### WORK REQUIRED:
The material below holds pictures, which are to be left out; copy exactly the lines from the one with "Hyväksymällä suostut tietojesi" through the one with "に続くシングルで、「女の愛想は武器じゃない」とアニメ「学校".

** DATA SUPPLIED follows **

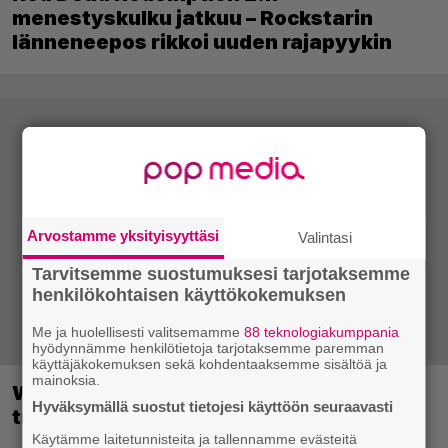
menestyskulku jatkuu – Rockstarin
länneneepos rikkoi uuden rajapyykin
Arvostamme yksityisyyttäsi
Valintasi
Tarvitsemme suostumuksesi tarjotaksemme
henkilökohtaisen käyttökokemuksen
Me ja huolellisesti valitsemamme
88 teknologiakumppania
hyödynnämme henkilötietoja tarjotaksemme paremman
käyttäjäkokemuksen sekä kohdentaaksemme sisältöä ja
mainoksia.
Wreckfest 2 sai rallienglannintäyteisen
Hyväksymällä suostut tietojesi käyttöön seuraavasti
trailerin
Käytämme laitetunnisteita ja tallennamme evästeitä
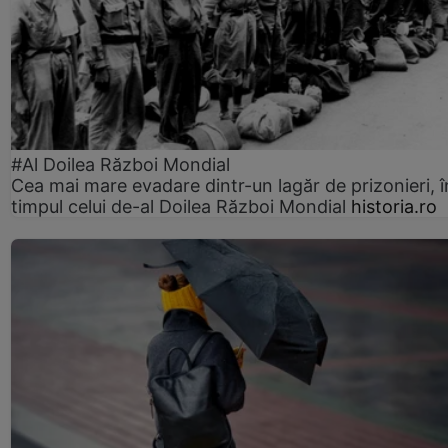
#Al Doilea Război Mondial
Cea mai mare evadare dintr-un lagăr de prizonieri, î
timpul celui de-al Doilea Război Mondial
historia.ro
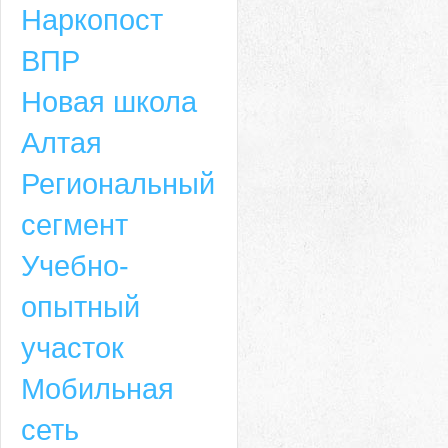
Наркопост
ВПР
Новая школа
Алтая
Региональный
сегмент
Учебно-
опытный
участок
Мобильная
сеть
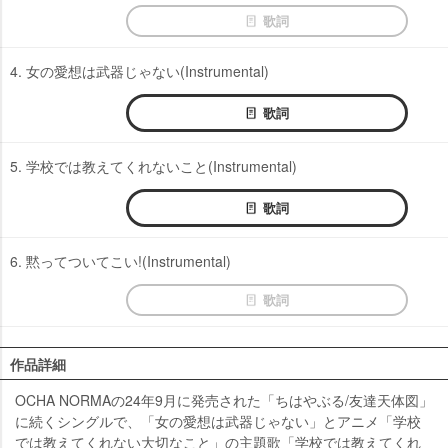
歌詞
4. 女の愛想は武器じゃない(Instrumental)
歌詞
5. 学校では教えてくれないこと(Instrumental)
歌詞
6. 黙ってついてこい!(Instrumental)
歌詞
作品詳細
OCHA NORMAの24年9月に発売された「ちはやぶる/友達天体図」
に続くシングルで、「女の愛想は武器じゃない」とアニメ「学校
では教えてくれない大切なこと」の主題歌「学校では教えてくれ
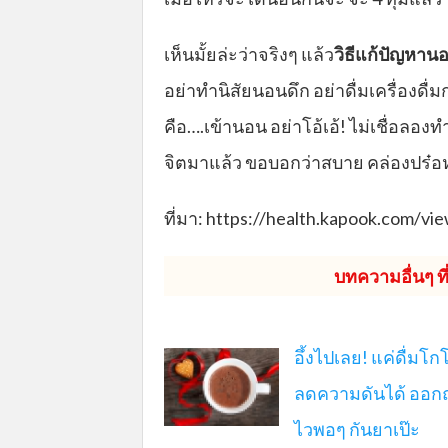
เห็นมั้ยล่ะว่าจริงๆ แล้ว
วิธีแก้ปัญหาน
อย่าทำนิสัยนอนดึก อย่าดื่มเครื่องดื่ม
คือ….เข้านอน อย่าโอ้เอ้! ไม่เชื่อลอง
จิตมาแล้ว ขอบอกว่าสบาย คล่องปร๋อหล
ที่มา: https://health.kapook.com/v
บทความอื่นๆ ที่เ
อึ้งไปเลย! แค่ดื่มโกโ
ลดความดันได้ ออกฤ
ไวพอๆ กันยาเป๊ะ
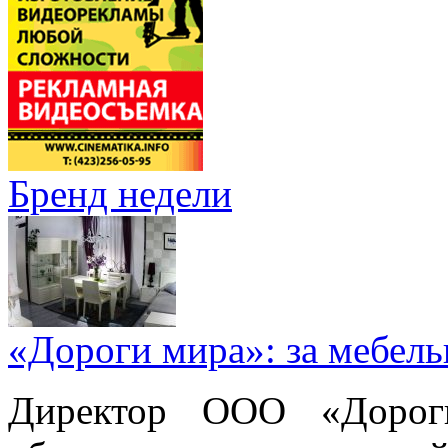
Бренд недели
«Дороги мира»: за мебел
Директор ООО «Дорог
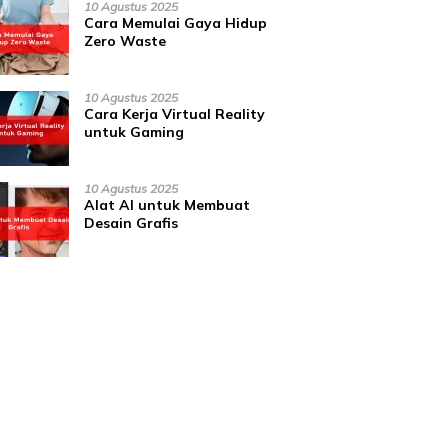
10 Agustus 2025
Cara Memulai Gaya Hidup
Zero Waste
10 Agustus 2025
Cara Kerja Virtual Reality
untuk Gaming
10 Agustus 2025
Alat AI untuk Membuat
Desain Grafis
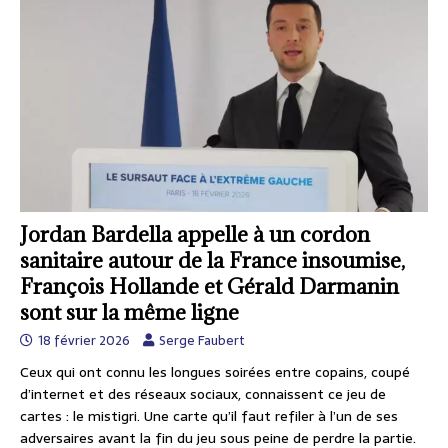
Jordan Bardella appelle à un cordon
sanitaire autour de la France insoumise,
François Hollande et Gérald Darmanin
sont sur la même ligne
18 février 2026
Serge Faubert
Ceux qui ont connu les longues soirées entre copains, coupé
d’internet et des réseaux sociaux, connaissent ce jeu de
cartes : le mistigri. Une carte qu’il faut refiler à l’un de ses
adversaires avant la fin du jeu sous peine de perdre la partie.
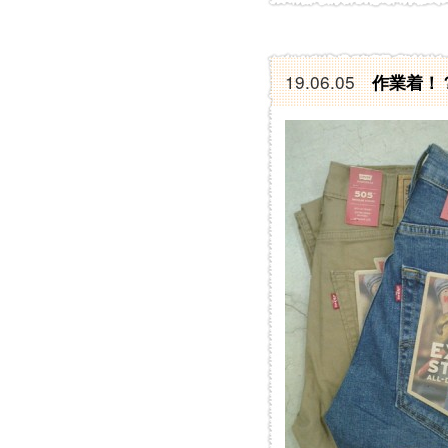
19.06.05
作業着！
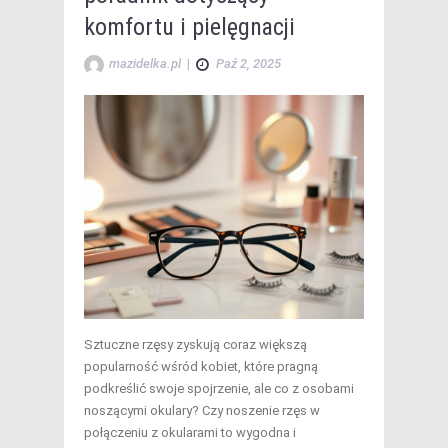
komfortu i pielęgnacji
mazidelka.pl
|
Paź 2, 2025
Sztuczne rzęsy zyskują coraz większą
popularność wśród kobiet, które pragną
podkreślić swoje spojrzenie, ale co z osobami
noszącymi okulary? Czy noszenie rzęs w
połączeniu z okularami to wygodna i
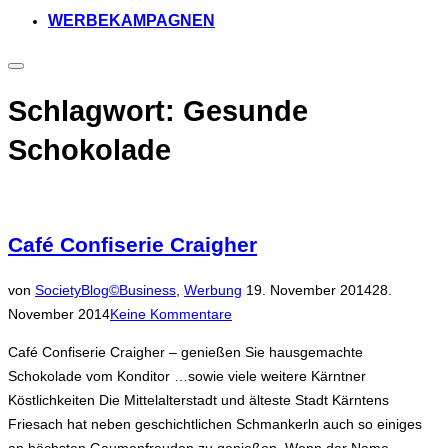
WERBEKAMPAGNEN
Seitenleiste
&
Navigation
Schlagwort:
Gesunde
umschalten
Schokolade
Café Confiserie Craigher
Veröffentlicht
von
SocietyBlog©
Business
,
Werbung
19. November 2014
28.
am
November 2014
Keine Kommentare
Café Confiserie Craigher – genießen Sie hausgemachte
Schokolade vom Konditor …sowie viele weitere Kärntner
Köstlichkeiten Die Mittelalterstadt und älteste Stadt Kärntens
Friesach hat neben geschichtlichen Schmankerln auch so einiges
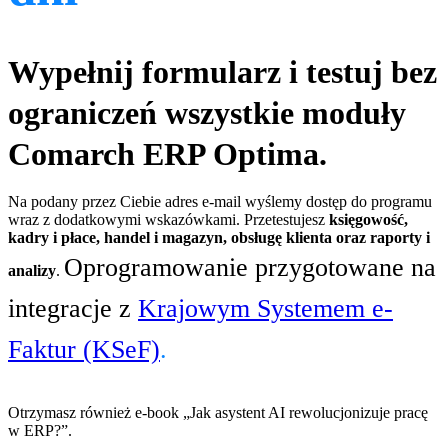
Wypełnij formularz i testuj bez
ograniczeń wszystkie moduły
Comarch ERP Optima.
Na podany przez Ciebie adres e-mail wyślemy dostęp do programu
wraz z dodatkowymi wskazówkami. Przetestujesz
księgowość,
kadry i płace, handel i magazyn, obsługę klienta oraz raporty i
Oprogramowanie przygotowane na
analizy
.
integracje z
Krajowym Systemem e-
Faktur (KSeF)
.
Otrzymasz również e-book „Jak asystent AI rewolucjonizuje pracę
w ERP?”.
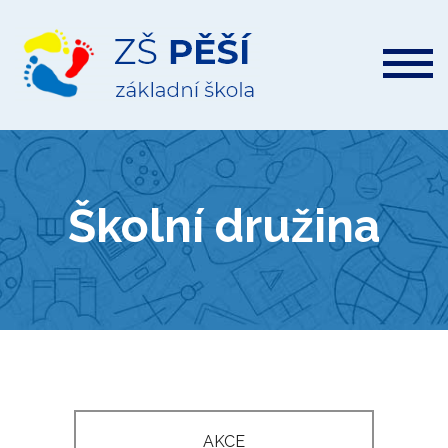
ZŠ
Pěší
Školní družina
AKCE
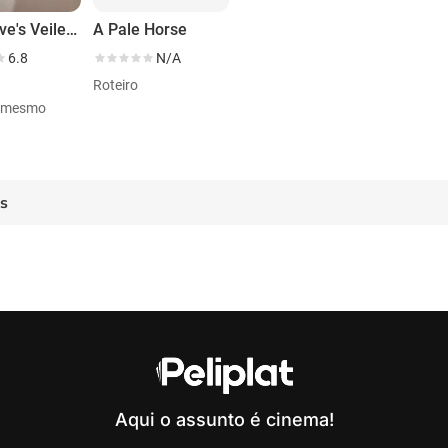
Nick Cave's Veiled World
A Pale Horse
6.8
N/A
Roteiro
i mesmo
es
Aqui o assunto é cinema!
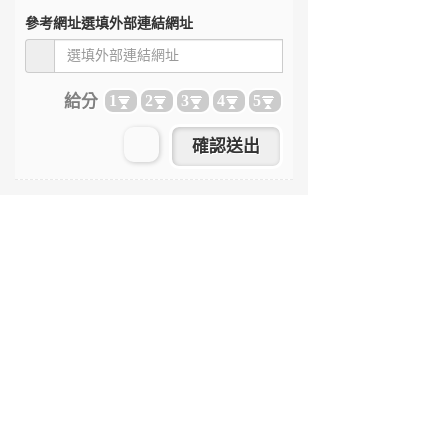
參考網址
選填外部連結網址
給分
1
2
3
4
5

** End of DATA SUPPLIED **

### RESPONSE AREA:
Hyväksymällä suostut tietojesi käyttöön seuraavasti
trailerin
Käytämme laitetunnisteita ja tallennamme evästeitä
#Al Doilea Război Mondial
Cea mai mare evadare dintr-un lagăr de prizonieri, î
timpul celui de-al Doilea Război Mondial
historia.ro
Наркопост
ВПР
Новая школа
Алтая
Региональный
сегмент
Учебно-
опытный
участок
Мобильная
сеть
歌詞
4. 女の愛想は武器じゃない(Instrumental)
歌詞
5. 学校では教えてくれないこと(Instrumental)
歌詞
6. 黙ってついてこい!(Instrumental)
歌詞
作品詳細
OCHA NORMAの24年9月に発売された「ちはやぶる/友達天体図」
に続くシングルで、「女の愛想は武器じゃない」とアニメ「学校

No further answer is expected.